• **SHORT EXERCISE 1**
Put everything in the records from the line containing "Wrap output in" down to the line containing "92L191 79L187 75L179" into a Markdown table with the columns No. and Line. Number the rows and omit any blank lines.

• **SELECTED PASSAGE**
• • • •

Are the 3 pointed lines in the source code redundant?


The following program detects an image on the basis of histogram and mode calculation.

histogram_buffer: times 1024 db 0 ; 256 * 4
global food

    push ebp
    mov ebp,esp
    push esi
    push ecx
    push edx
    push ebx
    push edi
    mov esi,[ebp+8]; 1st function parameter. save address of input_bitmap in esi
    mov eax,[esi+18]; collect the width of the image 
    cmp eax,200 ; test if the width is 200
    jne food_error_width ; check for correct width
    mov eax,[esi+22]; obtain the height
    cmp eax,200 ; test if the height is 200
    jg food_error_height ; check for correct height 
    mov ax,word [esi+28]; obtain bit-depth of the image
    cmp ax,24 ; check it the image is 24-bit
    jne food_error_24_bit_RGB ; check for if 24 bit RGB
    mov eax,[esi+30] ; obtain compression type 
    cmp eax,0 ; is the image compressed? 0 = not compressed
    jne food_error_commression ; check if no commression

    ; calculate histogram of image. 30 - 44 initialize value that we need for filling histogram loop 
    ; 30-37 calculate number of pixels
    mov ecx,[esi+34] ; obtain image size
    mov eax,0xffff; emptying the left half of ECX
    and eax,ecx ; obtain 1st 2 bytes only of image size coz, 200x200=40000 occupies only 2 bytes 
    mov edx,0xffff0000
    and edx,ecx ;zeroing right half
    shr edx,16 ; shifting left half to right.
    mov ecx,3  ;ax = (size / 3) = number of pixel
    div ecx ; EAX is divided by ECX. EDX stores the remainder and EAX stores the quotient.

• • • •

(Records from a dataset)
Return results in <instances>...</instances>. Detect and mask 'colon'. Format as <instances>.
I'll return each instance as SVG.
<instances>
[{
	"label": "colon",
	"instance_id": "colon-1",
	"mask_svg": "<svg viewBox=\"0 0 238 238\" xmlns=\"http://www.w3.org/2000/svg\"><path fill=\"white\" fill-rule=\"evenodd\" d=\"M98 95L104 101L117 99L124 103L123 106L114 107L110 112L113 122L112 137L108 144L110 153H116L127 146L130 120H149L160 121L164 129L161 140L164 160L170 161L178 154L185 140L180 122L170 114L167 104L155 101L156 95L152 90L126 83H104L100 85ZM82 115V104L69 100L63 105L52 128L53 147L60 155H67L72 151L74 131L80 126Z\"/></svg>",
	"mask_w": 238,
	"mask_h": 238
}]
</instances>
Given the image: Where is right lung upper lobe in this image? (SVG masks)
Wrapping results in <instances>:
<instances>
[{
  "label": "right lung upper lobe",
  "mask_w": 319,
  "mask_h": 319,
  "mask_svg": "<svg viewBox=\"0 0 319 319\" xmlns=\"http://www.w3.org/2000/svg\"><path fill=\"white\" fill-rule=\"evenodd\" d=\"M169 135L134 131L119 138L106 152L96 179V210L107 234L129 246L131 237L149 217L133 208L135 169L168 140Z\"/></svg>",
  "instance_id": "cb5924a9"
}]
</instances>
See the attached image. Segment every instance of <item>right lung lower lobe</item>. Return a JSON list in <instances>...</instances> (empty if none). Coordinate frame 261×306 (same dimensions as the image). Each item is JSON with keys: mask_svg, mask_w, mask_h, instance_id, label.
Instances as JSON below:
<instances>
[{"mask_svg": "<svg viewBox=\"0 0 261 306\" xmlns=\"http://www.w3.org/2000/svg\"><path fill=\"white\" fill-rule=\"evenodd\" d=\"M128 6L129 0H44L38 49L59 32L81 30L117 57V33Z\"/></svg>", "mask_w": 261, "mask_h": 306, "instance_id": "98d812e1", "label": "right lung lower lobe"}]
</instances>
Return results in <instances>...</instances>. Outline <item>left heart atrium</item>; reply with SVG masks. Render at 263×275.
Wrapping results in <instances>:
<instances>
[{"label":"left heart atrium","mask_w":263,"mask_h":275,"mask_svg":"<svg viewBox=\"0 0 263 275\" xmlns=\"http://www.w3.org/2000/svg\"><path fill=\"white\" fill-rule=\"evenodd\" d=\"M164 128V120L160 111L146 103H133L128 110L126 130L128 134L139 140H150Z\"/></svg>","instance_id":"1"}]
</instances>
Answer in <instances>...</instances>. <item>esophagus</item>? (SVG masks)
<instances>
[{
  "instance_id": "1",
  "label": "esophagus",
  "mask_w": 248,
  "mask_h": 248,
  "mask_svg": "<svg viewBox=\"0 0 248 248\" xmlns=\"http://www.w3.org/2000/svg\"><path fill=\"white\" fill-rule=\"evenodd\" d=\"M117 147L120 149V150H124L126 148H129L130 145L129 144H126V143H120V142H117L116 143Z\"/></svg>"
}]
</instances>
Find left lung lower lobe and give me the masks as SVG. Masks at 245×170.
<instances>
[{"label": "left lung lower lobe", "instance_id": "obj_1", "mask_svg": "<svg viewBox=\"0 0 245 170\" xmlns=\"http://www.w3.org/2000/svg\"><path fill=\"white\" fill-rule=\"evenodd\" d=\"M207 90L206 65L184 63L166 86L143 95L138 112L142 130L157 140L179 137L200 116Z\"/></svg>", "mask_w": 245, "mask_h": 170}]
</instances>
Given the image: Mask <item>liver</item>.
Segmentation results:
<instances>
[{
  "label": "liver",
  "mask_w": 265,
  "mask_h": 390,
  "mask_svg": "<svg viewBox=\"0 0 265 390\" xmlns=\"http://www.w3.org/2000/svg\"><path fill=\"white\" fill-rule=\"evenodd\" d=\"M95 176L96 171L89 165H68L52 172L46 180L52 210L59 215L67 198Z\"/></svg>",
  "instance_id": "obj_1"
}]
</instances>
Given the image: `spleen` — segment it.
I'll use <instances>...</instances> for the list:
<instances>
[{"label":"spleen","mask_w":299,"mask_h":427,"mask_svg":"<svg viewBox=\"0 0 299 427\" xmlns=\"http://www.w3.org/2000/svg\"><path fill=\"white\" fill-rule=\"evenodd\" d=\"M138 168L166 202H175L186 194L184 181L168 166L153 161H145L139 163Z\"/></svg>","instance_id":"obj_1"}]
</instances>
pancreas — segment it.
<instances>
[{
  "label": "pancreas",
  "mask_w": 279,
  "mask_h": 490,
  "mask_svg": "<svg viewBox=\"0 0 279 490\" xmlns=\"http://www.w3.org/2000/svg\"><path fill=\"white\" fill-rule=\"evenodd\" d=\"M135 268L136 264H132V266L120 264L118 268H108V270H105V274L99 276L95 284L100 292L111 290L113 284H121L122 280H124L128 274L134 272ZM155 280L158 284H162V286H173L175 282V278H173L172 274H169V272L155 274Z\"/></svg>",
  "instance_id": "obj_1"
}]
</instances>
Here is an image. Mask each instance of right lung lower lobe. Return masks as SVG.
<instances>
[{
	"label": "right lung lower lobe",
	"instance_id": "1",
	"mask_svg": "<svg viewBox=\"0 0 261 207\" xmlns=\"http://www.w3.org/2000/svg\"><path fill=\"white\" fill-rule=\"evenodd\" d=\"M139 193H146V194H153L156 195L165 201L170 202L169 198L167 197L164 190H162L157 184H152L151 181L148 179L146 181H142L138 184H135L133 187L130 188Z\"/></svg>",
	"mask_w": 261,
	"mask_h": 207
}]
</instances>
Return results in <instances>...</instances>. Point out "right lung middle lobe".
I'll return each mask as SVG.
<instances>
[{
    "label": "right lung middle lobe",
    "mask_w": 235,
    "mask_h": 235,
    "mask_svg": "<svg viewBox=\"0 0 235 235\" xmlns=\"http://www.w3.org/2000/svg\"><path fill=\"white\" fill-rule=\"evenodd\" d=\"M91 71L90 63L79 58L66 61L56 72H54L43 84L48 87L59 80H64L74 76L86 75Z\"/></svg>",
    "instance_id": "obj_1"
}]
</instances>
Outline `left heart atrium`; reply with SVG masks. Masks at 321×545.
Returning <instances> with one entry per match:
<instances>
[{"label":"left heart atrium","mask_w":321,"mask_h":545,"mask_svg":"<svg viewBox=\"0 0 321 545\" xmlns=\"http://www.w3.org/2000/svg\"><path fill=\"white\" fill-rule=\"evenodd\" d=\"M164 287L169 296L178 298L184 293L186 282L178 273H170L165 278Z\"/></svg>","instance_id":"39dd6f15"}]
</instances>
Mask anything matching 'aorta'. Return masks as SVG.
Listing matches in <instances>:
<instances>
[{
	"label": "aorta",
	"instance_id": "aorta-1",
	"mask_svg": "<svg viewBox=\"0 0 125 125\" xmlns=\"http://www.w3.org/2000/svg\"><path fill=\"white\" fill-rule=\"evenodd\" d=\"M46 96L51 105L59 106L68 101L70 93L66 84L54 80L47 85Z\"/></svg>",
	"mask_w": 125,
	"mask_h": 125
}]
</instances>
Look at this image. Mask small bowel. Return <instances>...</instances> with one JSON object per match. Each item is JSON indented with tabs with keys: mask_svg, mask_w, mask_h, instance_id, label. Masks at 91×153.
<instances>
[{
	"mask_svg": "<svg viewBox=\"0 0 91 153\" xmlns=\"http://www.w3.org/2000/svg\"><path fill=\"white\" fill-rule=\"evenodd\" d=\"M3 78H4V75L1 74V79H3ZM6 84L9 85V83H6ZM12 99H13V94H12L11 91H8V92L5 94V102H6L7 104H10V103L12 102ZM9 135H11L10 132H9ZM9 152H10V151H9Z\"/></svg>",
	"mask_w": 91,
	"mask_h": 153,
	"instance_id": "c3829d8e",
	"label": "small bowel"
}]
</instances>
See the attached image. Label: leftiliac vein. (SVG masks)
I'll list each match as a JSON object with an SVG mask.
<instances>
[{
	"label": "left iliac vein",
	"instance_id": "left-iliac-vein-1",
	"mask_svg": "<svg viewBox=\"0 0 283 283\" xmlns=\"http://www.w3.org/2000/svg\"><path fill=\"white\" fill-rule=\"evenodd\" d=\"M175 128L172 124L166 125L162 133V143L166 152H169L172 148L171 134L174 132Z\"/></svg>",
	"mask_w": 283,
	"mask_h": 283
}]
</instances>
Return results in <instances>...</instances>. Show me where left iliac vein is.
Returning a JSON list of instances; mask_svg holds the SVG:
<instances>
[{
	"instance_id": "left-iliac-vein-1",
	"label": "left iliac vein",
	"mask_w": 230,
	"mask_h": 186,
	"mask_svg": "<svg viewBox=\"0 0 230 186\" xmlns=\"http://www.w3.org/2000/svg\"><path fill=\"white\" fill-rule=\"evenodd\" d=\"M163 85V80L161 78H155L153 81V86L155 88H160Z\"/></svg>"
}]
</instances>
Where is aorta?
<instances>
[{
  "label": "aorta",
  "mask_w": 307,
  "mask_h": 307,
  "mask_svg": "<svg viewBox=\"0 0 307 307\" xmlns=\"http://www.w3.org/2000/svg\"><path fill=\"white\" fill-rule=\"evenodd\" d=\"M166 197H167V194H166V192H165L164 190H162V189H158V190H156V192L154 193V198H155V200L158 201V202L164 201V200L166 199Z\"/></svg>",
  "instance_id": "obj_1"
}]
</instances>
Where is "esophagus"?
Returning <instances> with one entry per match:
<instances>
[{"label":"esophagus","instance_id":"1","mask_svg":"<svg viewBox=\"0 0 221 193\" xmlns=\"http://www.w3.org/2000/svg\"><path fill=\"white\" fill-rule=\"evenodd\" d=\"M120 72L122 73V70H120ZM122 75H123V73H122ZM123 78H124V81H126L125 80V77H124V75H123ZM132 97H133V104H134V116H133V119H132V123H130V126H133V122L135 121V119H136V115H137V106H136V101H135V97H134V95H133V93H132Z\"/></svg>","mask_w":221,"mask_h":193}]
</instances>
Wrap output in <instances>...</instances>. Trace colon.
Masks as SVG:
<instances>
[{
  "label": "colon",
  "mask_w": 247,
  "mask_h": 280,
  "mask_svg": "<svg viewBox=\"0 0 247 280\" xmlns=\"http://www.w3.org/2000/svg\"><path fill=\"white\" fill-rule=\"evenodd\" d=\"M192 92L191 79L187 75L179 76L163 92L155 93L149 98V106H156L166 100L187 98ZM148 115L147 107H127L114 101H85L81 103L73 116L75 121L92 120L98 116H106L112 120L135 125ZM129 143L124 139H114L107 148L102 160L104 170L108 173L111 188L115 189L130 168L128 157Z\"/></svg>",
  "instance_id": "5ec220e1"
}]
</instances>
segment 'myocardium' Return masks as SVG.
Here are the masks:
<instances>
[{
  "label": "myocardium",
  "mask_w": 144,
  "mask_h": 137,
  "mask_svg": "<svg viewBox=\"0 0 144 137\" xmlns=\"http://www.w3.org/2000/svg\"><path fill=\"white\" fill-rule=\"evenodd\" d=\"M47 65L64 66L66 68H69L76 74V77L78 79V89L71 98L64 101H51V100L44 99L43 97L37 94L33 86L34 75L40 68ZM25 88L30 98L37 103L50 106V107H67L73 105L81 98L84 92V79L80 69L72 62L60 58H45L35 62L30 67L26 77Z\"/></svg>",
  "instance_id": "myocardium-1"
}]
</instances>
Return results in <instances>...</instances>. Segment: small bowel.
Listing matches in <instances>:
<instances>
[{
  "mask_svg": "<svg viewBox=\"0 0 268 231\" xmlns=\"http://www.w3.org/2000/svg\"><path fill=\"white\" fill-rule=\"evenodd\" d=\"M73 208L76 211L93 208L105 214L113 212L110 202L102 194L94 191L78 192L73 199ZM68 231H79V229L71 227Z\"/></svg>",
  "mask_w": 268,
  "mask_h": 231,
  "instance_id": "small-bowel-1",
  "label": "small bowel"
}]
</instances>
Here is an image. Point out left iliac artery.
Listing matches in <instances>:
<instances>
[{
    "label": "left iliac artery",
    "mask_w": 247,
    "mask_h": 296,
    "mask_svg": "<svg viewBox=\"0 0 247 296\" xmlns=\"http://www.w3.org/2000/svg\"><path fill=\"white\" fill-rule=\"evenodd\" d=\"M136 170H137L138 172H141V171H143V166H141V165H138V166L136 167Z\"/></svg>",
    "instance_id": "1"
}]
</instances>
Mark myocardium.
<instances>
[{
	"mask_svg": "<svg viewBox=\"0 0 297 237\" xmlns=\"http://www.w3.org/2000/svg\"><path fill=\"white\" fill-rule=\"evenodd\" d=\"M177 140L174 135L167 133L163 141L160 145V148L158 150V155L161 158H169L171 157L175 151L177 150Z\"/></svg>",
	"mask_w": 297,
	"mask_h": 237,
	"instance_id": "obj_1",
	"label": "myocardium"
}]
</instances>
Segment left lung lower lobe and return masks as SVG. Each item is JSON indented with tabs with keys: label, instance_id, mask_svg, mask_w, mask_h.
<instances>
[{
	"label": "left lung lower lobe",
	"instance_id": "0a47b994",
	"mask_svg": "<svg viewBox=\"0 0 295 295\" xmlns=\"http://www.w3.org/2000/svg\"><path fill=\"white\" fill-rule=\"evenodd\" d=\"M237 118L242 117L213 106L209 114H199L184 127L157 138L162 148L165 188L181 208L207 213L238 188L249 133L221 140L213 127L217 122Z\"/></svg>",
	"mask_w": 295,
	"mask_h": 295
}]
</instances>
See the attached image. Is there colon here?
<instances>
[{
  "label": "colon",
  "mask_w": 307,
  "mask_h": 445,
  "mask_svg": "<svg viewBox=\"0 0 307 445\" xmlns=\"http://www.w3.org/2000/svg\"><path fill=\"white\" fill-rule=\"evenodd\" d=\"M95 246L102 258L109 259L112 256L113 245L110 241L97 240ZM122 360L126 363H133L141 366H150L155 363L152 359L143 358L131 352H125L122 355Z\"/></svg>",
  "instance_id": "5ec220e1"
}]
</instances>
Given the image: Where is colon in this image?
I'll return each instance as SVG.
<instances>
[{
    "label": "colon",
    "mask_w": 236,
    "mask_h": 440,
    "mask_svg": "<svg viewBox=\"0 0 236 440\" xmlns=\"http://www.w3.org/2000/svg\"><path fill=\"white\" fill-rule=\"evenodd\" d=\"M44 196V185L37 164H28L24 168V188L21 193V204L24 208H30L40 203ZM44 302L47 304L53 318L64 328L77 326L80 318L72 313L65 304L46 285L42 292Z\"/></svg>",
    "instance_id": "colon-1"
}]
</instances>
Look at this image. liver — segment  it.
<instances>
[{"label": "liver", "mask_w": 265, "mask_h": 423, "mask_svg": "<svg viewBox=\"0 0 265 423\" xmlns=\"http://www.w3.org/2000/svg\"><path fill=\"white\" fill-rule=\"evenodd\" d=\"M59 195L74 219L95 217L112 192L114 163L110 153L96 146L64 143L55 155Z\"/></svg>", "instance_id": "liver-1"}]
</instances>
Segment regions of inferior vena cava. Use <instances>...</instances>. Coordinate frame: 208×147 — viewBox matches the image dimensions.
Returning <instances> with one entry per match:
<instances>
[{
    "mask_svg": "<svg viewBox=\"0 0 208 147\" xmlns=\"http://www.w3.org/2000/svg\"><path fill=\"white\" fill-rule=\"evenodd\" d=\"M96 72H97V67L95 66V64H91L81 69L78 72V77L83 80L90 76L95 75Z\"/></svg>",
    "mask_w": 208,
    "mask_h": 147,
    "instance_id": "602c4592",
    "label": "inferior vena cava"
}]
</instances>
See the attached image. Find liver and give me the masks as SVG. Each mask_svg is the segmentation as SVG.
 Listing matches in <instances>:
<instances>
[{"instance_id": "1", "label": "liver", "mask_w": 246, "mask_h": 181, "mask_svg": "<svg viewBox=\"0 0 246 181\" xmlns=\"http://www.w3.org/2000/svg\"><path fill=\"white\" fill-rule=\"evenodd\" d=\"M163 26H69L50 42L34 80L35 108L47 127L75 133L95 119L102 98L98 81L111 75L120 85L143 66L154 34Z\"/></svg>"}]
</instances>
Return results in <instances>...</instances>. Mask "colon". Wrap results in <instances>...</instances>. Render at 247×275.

• • • •

• **SHORT EXERCISE 2**
In the assembly program, what width does the code test the image for?

• **CORRECT OUTPUT 1**
| No. | Line |
|---|---|
| 1 | Wrap output in <instances>...</instances>. Trace colon. |
| 2 | Masks as SVG: |
| 3 | <instances> |
| 4 | [{ |
| 5 |   "label": "colon", |
| 6 |   "mask_w": 247, |
| 7 |   "mask_h": 280, |
| 8 |   "mask_svg": "<svg viewBox=\"0 0 247 280\" xmlns=\"http://www.w3.org/2000/svg\"><path fill=\"white\" fill-rule=\"evenodd\" d=\"M192 92L191 79L187 75L179 76L163 92L155 93L149 98V106H156L166 100L187 98ZM148 115L147 107H127L114 101H85L81 103L73 116L75 121L92 120L98 116H106L112 120L135 125ZM129 143L124 139H114L107 148L102 160L104 170L108 173L111 188L115 189L130 168L128 157Z\"/></svg>", |

• **CORRECT OUTPUT 2**
It tests whether the width is 200.